#### Given passage

I have been trying to think of the word to say to you that would never fail to lift you up when you are too tired or too sad not [to] be downcast. When you are so sad that you ‘cannot work’ there is always a danger fear will enter in and begin withering around.

A good way to remain on guard is to go to the window and watch the birds for an hour or two or three. It is very comforting to see their beaks opening and shutting.
~Maeve Brennan in a letter to writer Tillie Olsen

My window is a book of birds.
I draw back the curtains
and there they all are,
scribbling their lives in the trees.

Bird in the holly tree,
invisible mentor,
your cheerful philosophy
is a glittering chain of light
slung between us,
drawing me ever closer
to the source of your joy.

The silver thread of your song
guides me through the dark
as surely as the night
I first heard you,
improvising on a theme
of beauty and truth
in the holly tree out there.

~Hugo Williams from “Birdwatching”

I hope you love birds too. It is economical. It saves going to heaven.
~Emily Dickinson in an 1885 letter to Miss Eugenia Hall

The windows are dressed in feathers where the birds have flown against them,
then fallen below into the flowers where their bodies lie grounded, still,
slowly disappearing each day until all that is left are their narrow, prehensile bones.

I have sat at my window now for years and watched a hundred birds
mistake the glass for air and break their necks, wondering what to do,
how else to live among them and keep my view.
Not to mention the sight of them at the feeder in the morning,
especially the cardinal in snow.

What sign to post on the sill that says, “Warning, large glass window.
Fatal if struck. Fly around or above but not away.
There are seeds in the feeder and water in the bath.
I need you, which is to say, I’m sorry for my genius as the creature inside
who attracts you with seeds and watches you die against the window
I’ve built with the knowledge of its danger to you. 
With a heart that rejects its reasons in favor of keeping what it wants:
the sight of you, the sight of you.”

########
#### Record set

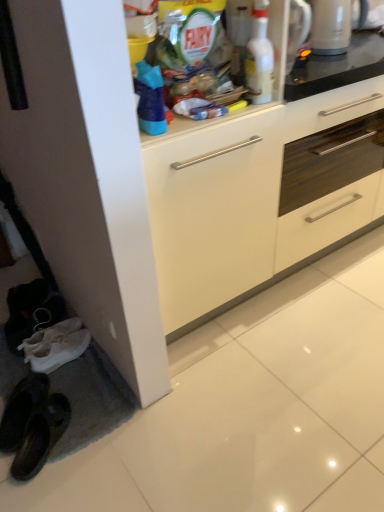
Question: From a real-world perspective, is white glossy cabinet at center located beneath white glossy kettle at upper right?

Choices:
 (A) yes
 (B) no

Answer: (A)

Question: Is white glossy cabinet at center outside white glossy kettle at upper right?

Choices:
 (A) yes
 (B) no

Answer: (A)

Question: Is white glossy cabinet at center positioned with its back to white glossy kettle at upper right?

Choices:
 (A) no
 (B) yes

Answer: (A)

Question: From the image's perspective, is white glossy cabinet at center beneath white glossy kettle at upper right?

Choices:
 (A) no
 (B) yes

Answer: (B)

Question: Considering the relative sizes of white glossy cabinet at center and white glossy kettle at upper right in the image provided, is white glossy cabinet at center thinner than white glossy kettle at upper right?

Choices:
 (A) no
 (B) yes

Answer: (A)

Question: Can you confirm if white glossy cabinet at center is taller than white glossy kettle at upper right?

Choices:
 (A) yes
 (B) no

Answer: (A)

Question: From a real-world perspective, is white glossy kettle at upper right under white glossy bottle at upper center?

Choices:
 (A) no
 (B) yes

Answer: (B)

Question: Does white glossy kettle at upper right lie behind white glossy bottle at upper center?

Choices:
 (A) yes
 (B) no

Answer: (A)

Question: Does white glossy kettle at upper right touch white glossy bottle at upper center?

Choices:
 (A) yes
 (B) no

Answer: (B)

Question: Is white glossy kettle at upper right at the right side of white glossy bottle at upper center?

Choices:
 (A) no
 (B) yes

Answer: (B)

Question: From the image's perspective, is white glossy kettle at upper right under white glossy bottle at upper center?

Choices:
 (A) no
 (B) yes

Answer: (A)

########

Set of tasks
- a) Copy the passage about watching birds from the window word for word, starting at "I hope you love" and ending at "large glass window.".
- b) Write what comes next in the passage about watching birds from the window, picking up after its last line.
The entries have nothing to do with what comes next.

Task answers
- a)
I hope you love birds too. It is economical. It saves going to heaven.
~Emily Dickinson in an 1885 letter to Miss Eugenia Hall

The windows are dressed in feathers where the birds have flown against them,
then fallen below into the flowers where their bodies lie grounded, still,
slowly disappearing each day until all that is left are their narrow, prehensile bones.

I have sat at my window now for years and watched a hundred birds
mistake the glass for air and break their necks, wondering what to do,
how else to live among them and keep my view.
Not to mention the sight of them at the feeder in the morning,
especially the cardinal in snow.

What sign to post on the sill that says, “Warning, large glass window.

- b)
~Chard deNiord, “Confession of a Bird Watcher” from Interstate

I made the terrible faux pas of running out of suet and bird seed this week. My little feathered buddies fly up to the feeders by our kitchen window and poke around the empty trays, glance disparagingly in my direction, then fly away disheartened. There is no free lunch today.

I am no birder; I don’t go out looking for birds like the serious people of the birding community who keep a careful list of all they seen or hear. I don’t even track every species that comes to visit my humble offerings here on the farm nor do I recognize the frequent visitors as individuals. I just enjoy watching so many diverse sizes, colors and types coming together in one place to feast in relative peace and cooperation and I’m the hostess.

Birds are my visual and tangible reminder that the good Lord provides, buoyed by the help of hospitable humans who set out irresistible treats next to big windows. These delightful creatures have such autonomy and genuine glee in their daily existence until they forget their boundaries and slam headlong into invisible glass, too often falling to the ground for good. Then the farm cats are gleeful.

I know all about the warnings to stop doing communal bird feeding: spreading bird diseases too easily among multiple species who come together to feast, attracting vermin and assisting their burgeoning population growth, assisting predators like my aforementioned farm cats in their decimation of the wild bird population, encouraging wild birds to ignore their usual migration urge to seek better feeding/breeding climates so they often die prematurely.

As a trained scientist in animal behavior, I understand it all. As a human observer seeking to enjoy feathered friends during long gray winter days, I ignore it all.

Pardon me now, as I better head to the farm store to replenish my bird feasting stash. See you all later.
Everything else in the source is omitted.